(Source excerpt):
Given an integer array nums and an integer k, return true if nums has a continuous subarray of size at least two whose elements sum up to a multiple of k, or false otherwise.

An integer x is a multiple of k if there exists an integer n such that x = n * k. 0 is always a multiple of k.

Example 1:

Input: nums = [23,2,4,6,7], k = 6
Output: true
Explanation: [2, 4] is a continuous subarray of size 2 whose elements sum up to 6.


Example 2:

Input: nums = [23,2,6,4,7], k = 6
Output: true
Explanation: [23, 2, 6, 4, 7] is an continuous subarray of size 5 whose elements sum up to 42.
42 is a multiple of 6 because 42 = 7 * 6 and 7 is an integer.


Example 3:

Input: nums = [23,2,6,4,7], k = 13
Output: false


Constraints:

• 1 <= nums.length <= 10^5
• 0 <= nums[i] <= 10^9
• 0 <= sum(nums[i]) <= 2^31 - 1
• 1 <= k <= 2^31 - 1

## Code

560. Subarray Sum Equals K

class Solution {
public boolean checkSubarraySum(int[] nums, int k) {
HashMap<Integer, Integer> map = new HashMap<>();

int sum = nums[0] % k;
map.put(sum, 0);

for(int i = 1; i < nums.length; i++) {
int num = nums[i];

sum = (sum + num) % k;

// [23,2,4,6,6], 7 -> [2,4,1,0,6]
if(sum == 0) return true;
if(map.containsKey(sum) && i - map.get(sum) > 1) return true;

// [1,3,0,6], 6
if(!map.containsKey(sum)) {
map.put(sum, i);
}

}

return false;
}
}

(Collected data):
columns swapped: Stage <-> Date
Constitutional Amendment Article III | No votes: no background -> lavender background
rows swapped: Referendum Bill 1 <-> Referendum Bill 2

(What to do):
A - In the subarray sum problem, rewrite the part that opens with the words "Given an integer" and closes with "or false otherwise.", substituting "contiguous" for "continuous" each time it occurs.
B - What is the maximum length of nums that the subarray sum problem allows?

(Outputs):
A -
Given an integer array nums and an integer k, return true if nums has a contiguous subarray of size at least two whose elements sum up to a multiple of k, or false otherwise.

B - 10^5